Injured During a Basketball Game, a Boy's Vision Goes Dark

Jessica Lee, MD; Ronald C. Gentile, MD

Disclosures

April 13, 2017

Clinical Presentation

A 15-year-old boy was evaluated for loss of vision in his left eye, which was accidentally poked 2 days earlier while playing basketball. The patient reported that an opposing player inadvertently poked him with his finger in the eye along the inferior and medial portion of the left lower lid.

The patient recalled severe pain after the injury, with foreign body sensation that felt better with his eye closed. The pain subsided shortly after the incident, without medications. The patient realized his vision was completely dark in his left eye 2 days later and reported it to his mother, who brought him immediately to medical care. The patient had no significant medical or surgical history.

Visual acuity was 20/20 in the right eye and no light perception in the left eye. Confrontational visual fields were full in all four quadrants in the right eye; no responses were elicited in the left eye. Color vision using Ishihara plates was similar with 6/6 correct in the right eye, and no control plates could be seen in the left eye. External examination revealed mild erythema and ecchymosis along the medial aspect of his left lower lid. Ocular motility was normal in both eyes, without any deviation noted. Examination of the pupils revealed normal-sized pupils with no reaction to light in the left eye and a complete left afferent pupillary defect.

Anterior segment examination of the left eye revealed a small subconjunctival hemorrhage involving the inferior nasal conjunctiva, with a small area of superficial conjunctival abrasion that stained with fluorescein. The cornea had minimal stromal edema, and the anterior chamber was normal depth with 2+ pigmented cells. Intraocular pressures were 16 mm Hg in the right eye and 12 mm Hg in the left eye.

Posterior segment examination of the right eye was normal but in the left eye revealed pre- and peripapillary hemorrhage, obscuring some of the details of the optic nerve head margins. The optic disc cup was deep, with an absence of the normal centrally exiting retinal blood vessels.
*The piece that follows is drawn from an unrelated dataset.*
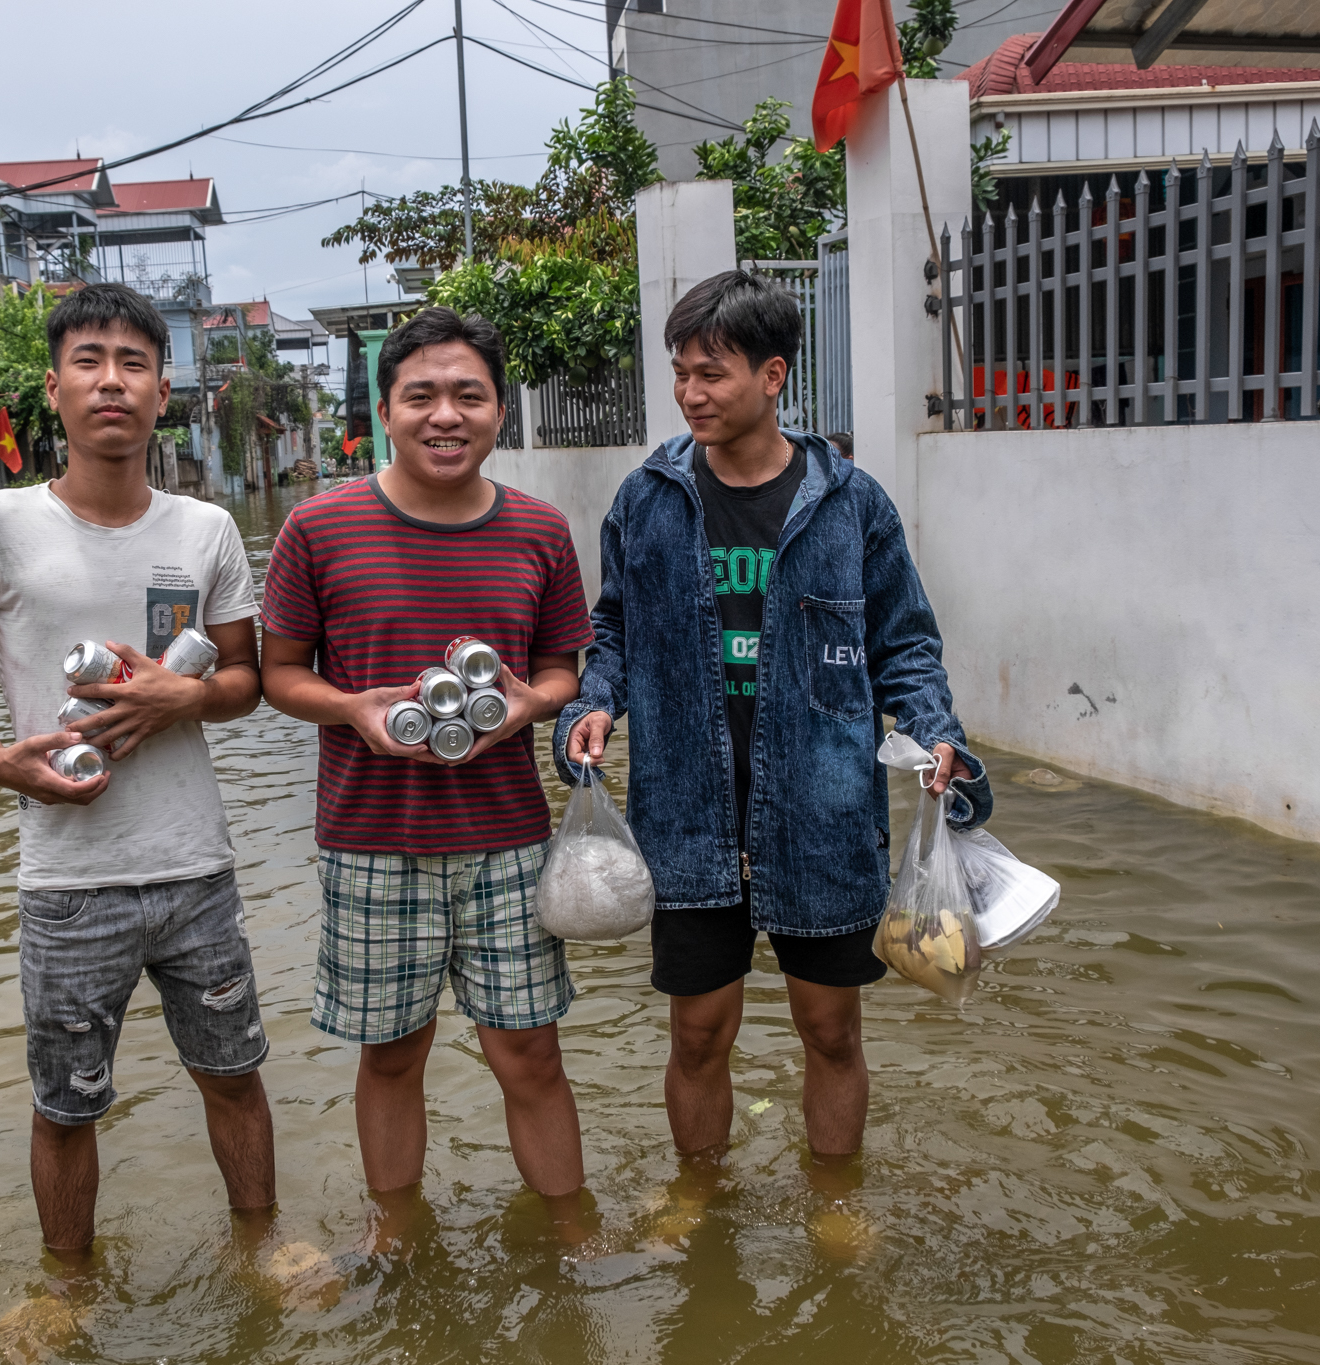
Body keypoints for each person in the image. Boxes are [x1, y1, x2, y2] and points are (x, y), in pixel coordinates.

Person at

There was both superficial and deep retinal whitening extending horizontally from the optic nerve with extension into the macula, only sparing a portion of the inferior macula (Figure 1).

Figure 1. Fundus photo of the left eye, revealing pre- and peripapillary hemorrhage.

Peripheral retinal examination revealed no retinal tears, holes, or detachment in the left eye.

Fluorescein angiography revealed hypofluorescence with blockage from the hemorrhage and nonperfusion of the retinal vessels superiorly and nasally (Figure 2).

Figure 2. Fluorescein angiography of the left eye at 29 seconds.

B-scan ultrasound of the left eye revealed an enlarged area of hypolucency behind the optic nerve head with vitreous echoes exiting it (Figure 3). CT of the orbits was performed and revealed no orbital or optic nerve canal fractures.

Figure 3. B-scan ultrasound of the left eye.